Jakarta – Momentum Ramadan dan Lebaran selalu membawa berkah tersendiri bagi industri fesyen muslim di Indonesia. Tahun ini, geliat tersebut semakin terasa, terutama bagi para pelaku usaha rumahan yang memanfaatkan platform digital untuk menjangkau pasar yang lebih luas. Di Cilincing, Jakarta Utara, sebuah rumah produksi fesyen muslim tengah disibukkan dengan peningkatan produksi untuk memenuhi lonjakan pesanan yang datang dari berbagai penjuru negeri.
Di tengah hiruk pikuk kawasan industri Jakarta Utara, sebuah bangunan sederhana menjadi pusat aktivitas yang menggeliat. Inilah rumah produksi Kyaza Official, sebuah usaha fesyen muslim yang telah bertransformasi menjadi salah satu pemain penting dalam industri ini. Jelang Hari Raya Idul Fitri, suasana di Kyaza Official tampak lebih sibuk dari biasanya. Para pekerja dengan cekatan memotong bahan, menjahit, menyetrika, hingga mengemas produk-produk fesyen muslim yang siap dikirim ke pelanggan setia mereka.
Sokya Ima, pemilik Kyaza Official, menuturkan bahwa permintaan produk fesyen muslim di tokonya, yang beroperasi melalui platform digital, mengalami peningkatan signifikan selama bulan Ramadan. Bahkan, ia memperkirakan bahwa penjualan tahun ini akan melonjak hingga tiga kali lipat dibandingkan hari-hari biasa di luar bulan Ramadan.
"Alhamdulillah, setiap Ramadan kami selalu kebanjiran pesanan. Tahun ini, peningkatannya terasa lebih besar karena semakin banyak orang yang berbelanja online, terutama untuk persiapan Lebaran," ujar Sokya, sambil mengawasi jalannya produksi di rumah produksinya.
Fenomena peningkatan permintaan fesyen muslim secara online ini sejalan dengan tren digitalisasi yang semakin merambah berbagai sektor industri, termasuk fesyen.

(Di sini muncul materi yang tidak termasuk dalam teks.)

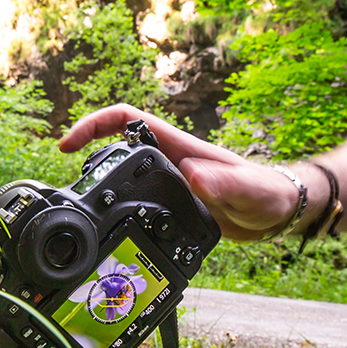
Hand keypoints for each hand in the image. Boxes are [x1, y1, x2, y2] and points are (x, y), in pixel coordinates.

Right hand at [60, 104, 299, 239]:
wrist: (278, 211)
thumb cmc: (267, 195)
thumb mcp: (247, 192)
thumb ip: (223, 184)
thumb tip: (193, 174)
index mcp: (180, 147)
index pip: (127, 120)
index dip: (93, 126)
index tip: (68, 145)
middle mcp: (172, 159)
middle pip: (117, 145)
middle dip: (87, 155)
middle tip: (68, 184)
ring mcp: (171, 179)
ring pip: (125, 172)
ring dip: (102, 182)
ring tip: (82, 208)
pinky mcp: (174, 200)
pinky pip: (139, 195)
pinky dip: (120, 205)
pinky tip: (116, 226)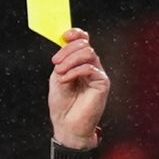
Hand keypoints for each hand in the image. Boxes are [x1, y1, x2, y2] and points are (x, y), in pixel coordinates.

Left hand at [49, 28, 109, 148]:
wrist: (67, 125)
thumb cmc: (62, 105)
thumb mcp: (57, 77)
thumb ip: (62, 61)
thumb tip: (64, 44)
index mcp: (80, 63)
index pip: (83, 40)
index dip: (75, 34)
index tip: (64, 36)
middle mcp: (91, 65)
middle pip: (84, 44)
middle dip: (67, 51)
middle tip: (56, 63)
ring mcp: (98, 73)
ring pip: (88, 53)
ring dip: (70, 60)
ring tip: (60, 73)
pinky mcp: (102, 82)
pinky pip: (90, 68)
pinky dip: (75, 71)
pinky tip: (66, 79)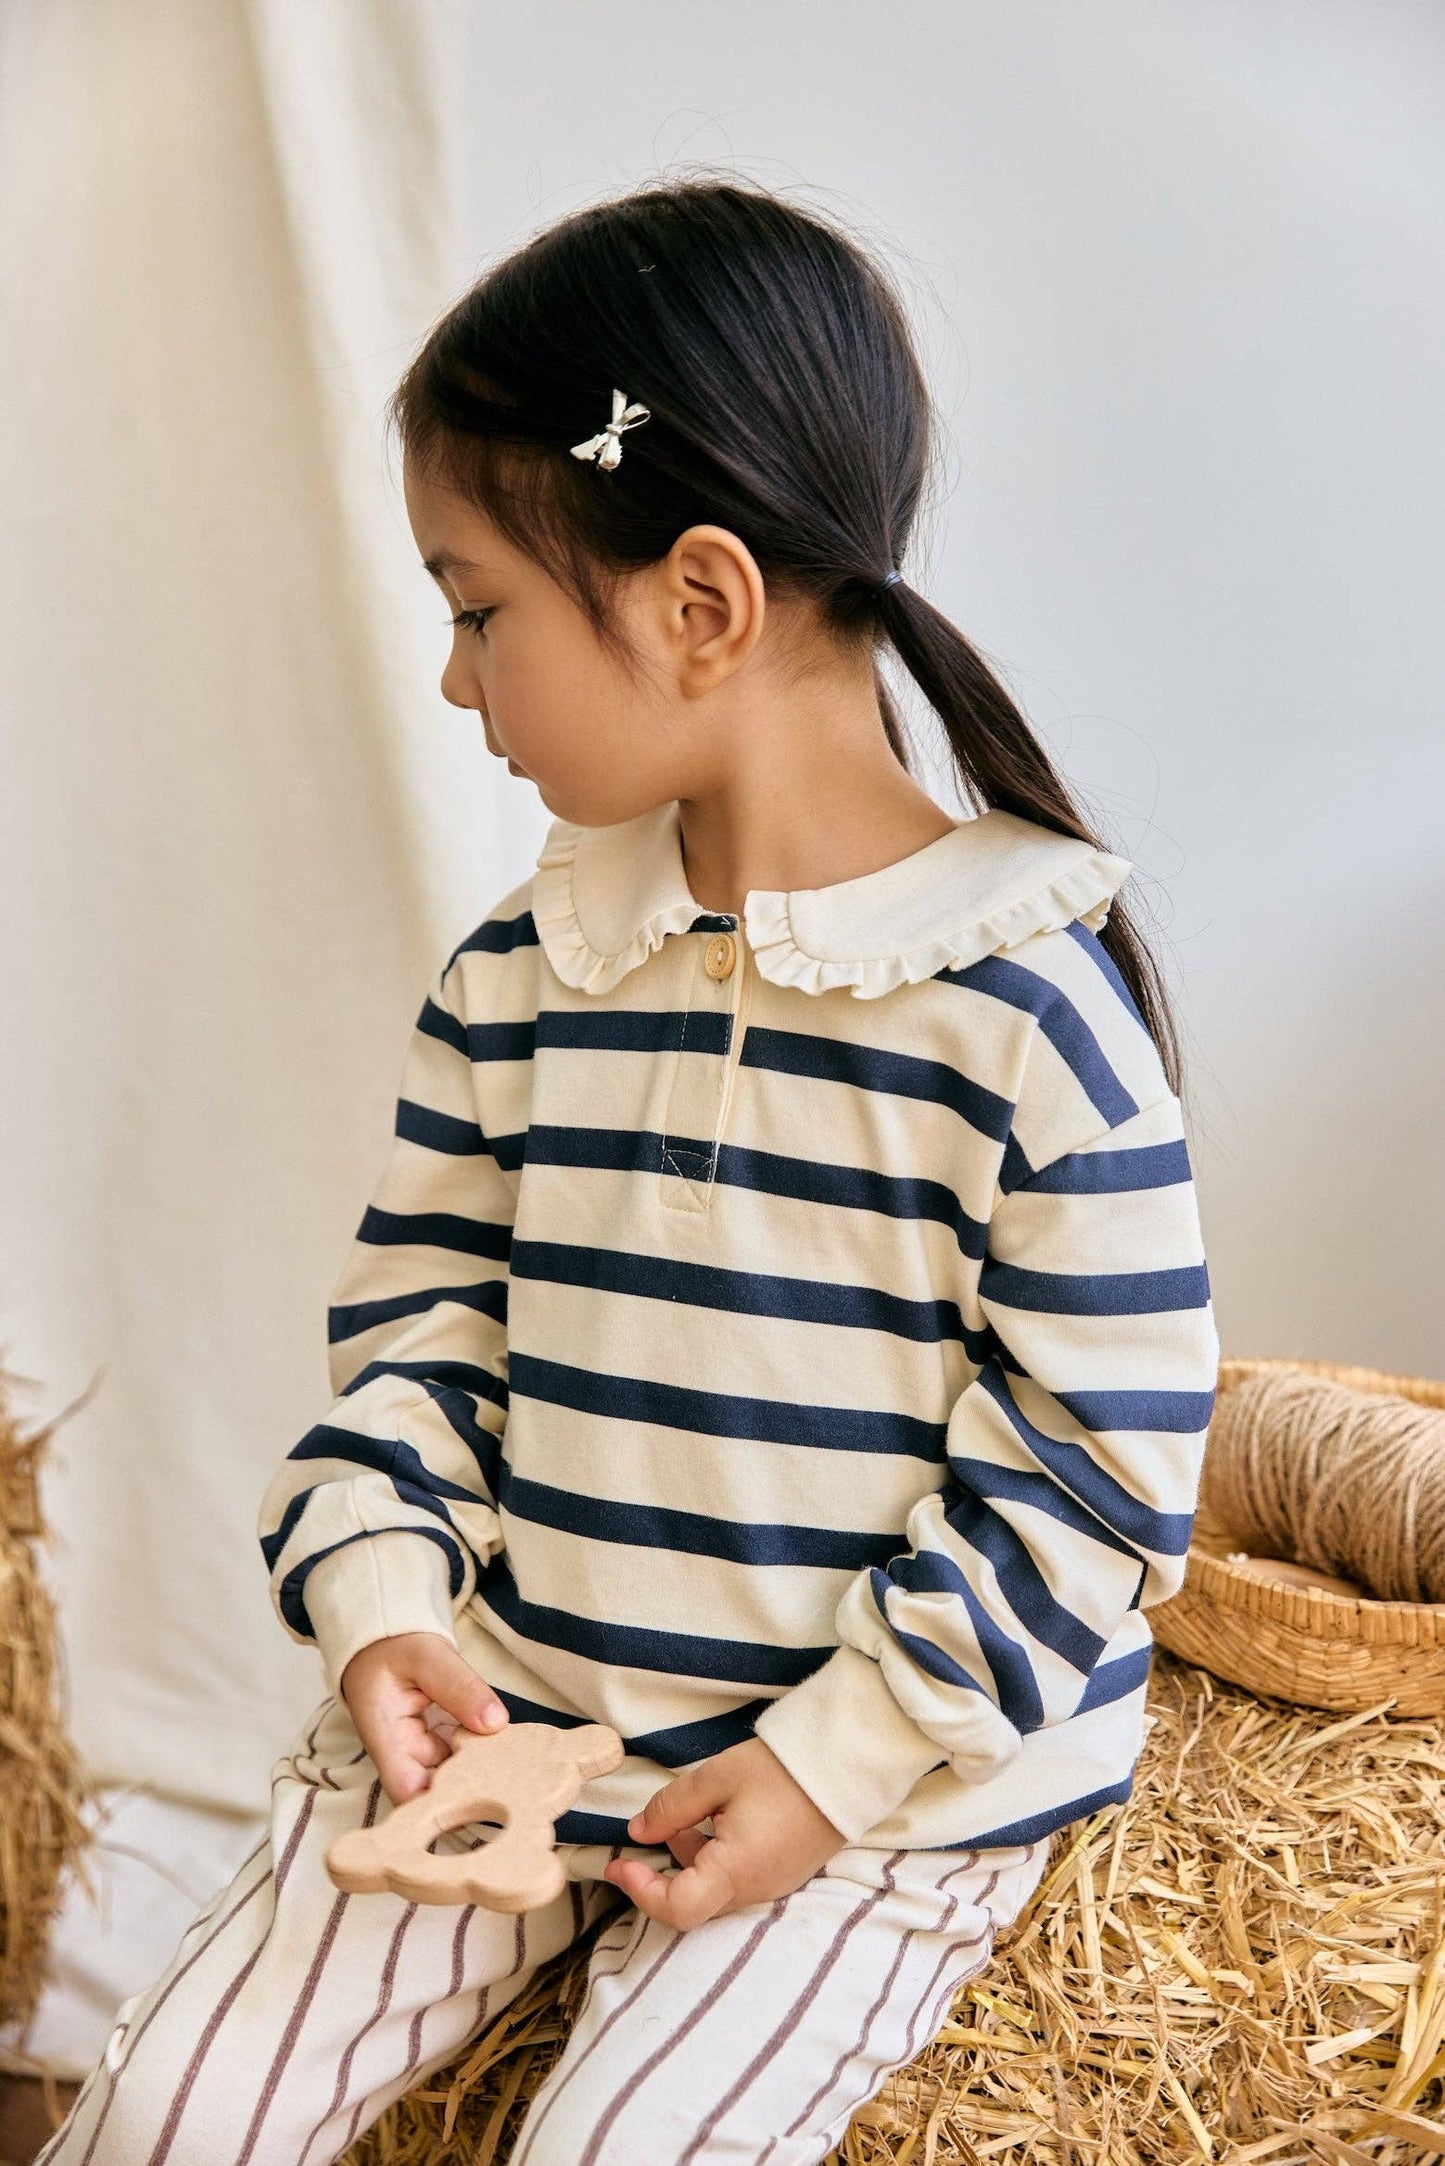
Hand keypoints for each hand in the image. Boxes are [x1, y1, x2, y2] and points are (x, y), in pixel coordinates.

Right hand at [340, 1631, 508, 1806]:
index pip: (408, 1792)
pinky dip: (478, 1754)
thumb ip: (459, 1686)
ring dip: (478, 1771)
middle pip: (433, 1793)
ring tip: (509, 1756)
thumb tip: (496, 1723)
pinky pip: (457, 1761)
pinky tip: (499, 1745)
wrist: (383, 1645)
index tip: (482, 1786)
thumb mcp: (427, 1656)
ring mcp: (418, 1755)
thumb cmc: (395, 1649)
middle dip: (471, 1786)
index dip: (442, 1803)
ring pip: (450, 1779)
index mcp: (386, 1738)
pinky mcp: (433, 1748)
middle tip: (509, 1768)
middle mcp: (399, 1756)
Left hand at [602, 1738, 846, 1928]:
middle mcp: (754, 1891)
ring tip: (683, 1817)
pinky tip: (715, 1821)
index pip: (677, 1909)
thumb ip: (673, 1807)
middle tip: (636, 1845)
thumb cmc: (782, 1770)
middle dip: (659, 1877)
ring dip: (688, 1863)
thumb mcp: (718, 1778)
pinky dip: (713, 1860)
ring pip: (714, 1891)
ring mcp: (773, 1885)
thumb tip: (638, 1831)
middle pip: (693, 1905)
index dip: (640, 1890)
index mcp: (735, 1871)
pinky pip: (737, 1880)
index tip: (618, 1863)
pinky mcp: (784, 1873)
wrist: (848, 1766)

Kemudahan berbelanja melalui platform digital, ditambah dengan pilihan produk yang beragam dan harga yang kompetitif, menjadi daya tarik utama bagi konsumen.
Dalam kondisi normal, Kyaza Official rata-rata melayani sekitar 2.000 pembeli per hari. Namun, selama bulan Ramadan, jumlah pembeli melonjak drastis hingga mencapai sekitar 7.000 orang per hari. Peningkatan ini tentu menjadi tantangan tersendiri bagi Sokya dan timnya untuk memastikan kualitas produk tetap terjaga dan pesanan dapat dipenuhi tepat waktu.
"Kami harus bekerja ekstra keras untuk memenuhi semua pesanan yang masuk. Alhamdulillah, dengan kerja sama tim yang solid, kami bisa mengatasi tantangan ini," kata Sokya dengan nada optimis.
Kyaza Official telah aktif berjualan di platform Shopee sejak tahun 2018. Selama delapan tahun berkiprah di dunia e-commerce, usaha ini terus berkembang dan berhasil menarik perhatian banyak pelanggan. Salah satu faktor yang membuat produk Kyaza diminati adalah harganya yang relatif terjangkau. Hijab yang dijual dibanderol mulai dari Rp17.500 hingga Rp60.000, sementara manset dijual di kisaran Rp33.000 hingga Rp50.000.
"Kami ingin memberikan akses kepada semua orang untuk bisa tampil modis dengan fesyen muslim yang berkualitas tanpa harus mengeluarkan banyak uang," jelas Sokya.